Local Law 97 originally excluded buildings with affordable housing units out of concern that landlords would use this as an excuse to raise their rents, passing on the cost of compliance – considered a major capital improvement (MCI) – and escalating gentrification in these communities. However, New York State recently passed rent laws that make it much more difficult for landlords to pass on MCIs to renters
Passing intro 1947 is a common sense amendment to LL 97 that enhances its impact of emissions reductions, equity, and job creation at a time when we need to rebuild our city. Said Maritza Silva-Farrell, Executive Director of ALIGN. ” With our city’s unemployment rate hovering around 15% and disproportionately impacting New York’s Black and brown communities, we need to be prioritizing policies tackling the crisis of today and build towards the vision we have for our future.”
“Intro 1947 will help safeguard affordable housing, protecting tenants from MCI rent increases attributed to Local Law 97 compliance,” explained Sonal Jessel, Policy and Advocacy Coordinator at WE ACT for Environmental Justice. “This new law will ensure that all communities can become climate resilient without the risk of accelerating gentrification.”
The new State rent laws tighten the rules that govern what spending qualifies for an MCI rent increase as well as strengthen the enforcement of these rules by requiring that 25 percent of MCIs be inspected and audited by the State Division of Housing and Community Renewal annually.
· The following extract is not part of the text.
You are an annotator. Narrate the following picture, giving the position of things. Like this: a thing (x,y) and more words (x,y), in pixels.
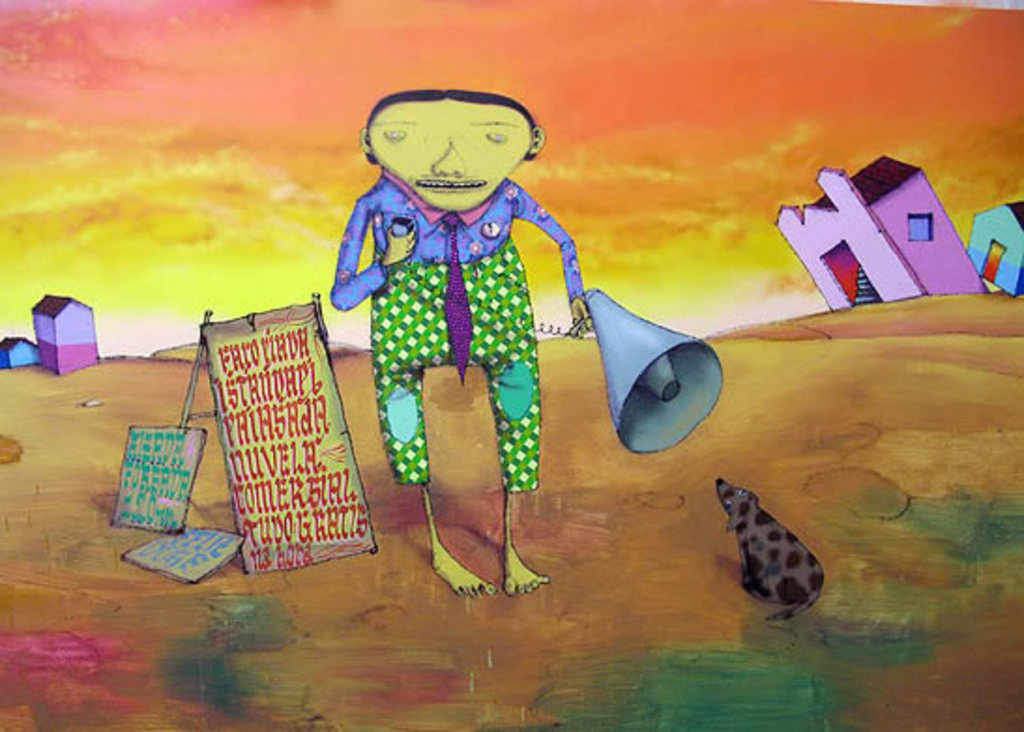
There is an animated image, where we can see a person (435,363), posters (132,496) and houses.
They also cap the annual MCI rent increase at two percent statewide, down from the current six percent in New York City and 15 percent in other counties currently covered by the Emergency Tenant Protection Act of 1974. And they remove MCI rent increases and New York City Rent Guidelines Board rent increases based on an MCI after 30 years, instead of allowing them to remain in effect permanently.
Because of these new State laws, affordable housing tenants in New York City are now protected from landlords passing on the costs of all MCIs – including those necessary to comply with Local Law 97. And that is why ALIGN NY and other climate justice advocates urged the New York City Council to expand Local Law 97 with Intro 1947, which will require all buildings with 35 percent of affordable housing units or fewer to also comply with Local Law 97. The new legislation also extends the compliance deadline for these additional buildings by two years, to May 1, 2027.